I also believe the pay lake theory. Anyone unscrupulous enough to sell people chances to fish in what amounts to an aquarium for such outrageous fees is likely to do just about anything, in my book. And that includes buying fish that he knows the person who possesses them has no legal right to sell. THAT IS ILLEGAL by the way. It falls under poaching. The same could be said if these yo-yos work for a pay lake that then sells the fish to their clients. Everybody knows fish that size are no good to eat, so they must be doing something with them. I bet if you were to stake out one or two of the more popular pay lakes around here, you'd see their vehicle again. Just don't act on your own. We need to do this legally and by the book. Remember, we're the good guys!


----------



## shuvlhed1 (Apr 13, 2004)

the license plate I wrote down in lipstick on a receipt is now unreadable - Hey, it was the only thing I could find in the truck that would write. Luckily I live very close and will be keeping an eye on the area even when I am not fishing. I did just leave Dave Brown, law enforcement supervisor for the DNR is SW Ohio a message detailing as much as I could about the situation. I did ask for stepped up patrols in the area. If anyone else would like to give him a call, his # is 937-372-9261. The operator said he was on vacation today, but she did put me to his voicemail. Hopefully this will help.


----------



## shuvlhed1 (Apr 13, 2004)

let me know when you will be there so I can bring your stuff to ya.


----------



## GMR_Guy (Apr 10, 2004)

People like that, make me want to hurl. We do need limits on big flatheads, but I bet it wouldn't stop guys like that. A cellphone might be a god weapon to use when you see him using more than 2 poles. The "paylake mentality" sure is hurting things.


----------



## OhioCatman (Aug 4, 2004)

GMR Guy and GMRKatMan, You guys know where me and Catfish John are most every saturday and sunday. We always have a cell phone and not afraid to use it or pursuasionary actions. Let us know if you see that guy again.


----------



## rockbass (Apr 16, 2004)

This type of thing bugs me too! I am not in your area, but it is not just your area this is happening in. For instance, I have seen 2 guys at Salt Fork Lake 2 times now. they are flattie fishing out of a boat. They each use at least 4 poles. the one uses 5 or 6 at times. They caught a decent flattie the 2 times I saw them there. the bad part is that the one uses open face reels and does not even use them right. he holds it upside down and reels backwards. That just kind of shows you how dumb these people are. The first time I was there and saw them, they were in a tourney. keep in kind the main tourney is for channels. they caught one flattie and then said " we only need 4 more of these and we will win it" Wait a second, 4 more flatties to win in a channel tourney??? must be real smart guys! These kind of people are why I need to get a cell phone. I mean that was at a State Park right by the road and these guys had 9 or 10 poles between them. No Rangers ever went by. I think it is disgusting.  

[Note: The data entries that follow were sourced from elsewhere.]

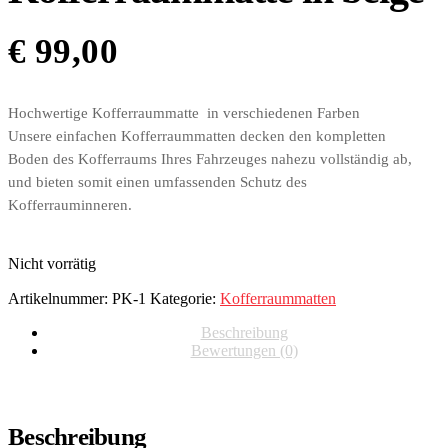
€
99,00
Hochwertige Kofferraummatte in verschiedenen Farben
Unsere einfachen Kofferraummatten decken den kompletten
Boden des Kofferraums Ihres Fahrzeuges nahezu vollständig ab,
und bieten somit einen umfassenden Schutz des
Kofferrauminneren.
Nicht vorrätig
Artikelnummer:
PK-1
Kategorie:
Kofferraummatten
Beschreibung
Bewertungen (0)
Beschreibung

I am with the guys who say we need to persuade them.


----------



## spiff (Jun 3, 2004)

Rockbass,
That's the great thing about ignorance. It can work at so many levels. Those guys are probably at least as clueless as you think they are. Giving them a yell that you're calling the ranger and will every time you see them will scare the crap out of them or at least make them think it isn't worth it. Violating probation and ending up back in jail due to "fishing" will probably get a laugh out of the other inmates.

I've been one in the past who would just watch it happen and then take my anger and frustration back home. Don't do that anymore. I'm tired of being pissed and frustrated about losers like that. Let them be the ones to worry. It's our resource too. We support laws to protect it because we think it is important, for us and for future us's. I tell 'em what I think and what I'm willing to do... I wasn't raised to hold my tongue when I see wrong but seem to have been living that way. I think it all comes down to fear on my part. Fear that they will get pissed (so what), fear of having to get involved...whether in the legal system or personally with ignorant people. No more. It's mine...the whole damn fishery is mine. I follow the rules, even some that aren't law (like C & R..except for the ones I eat...). I expect others to do the same. If they don't, it's not my problem, it's theirs. Now that I have a digital camera with zoom and a decent cell plan, bad news for them. Say cheezzze, boyz.


----------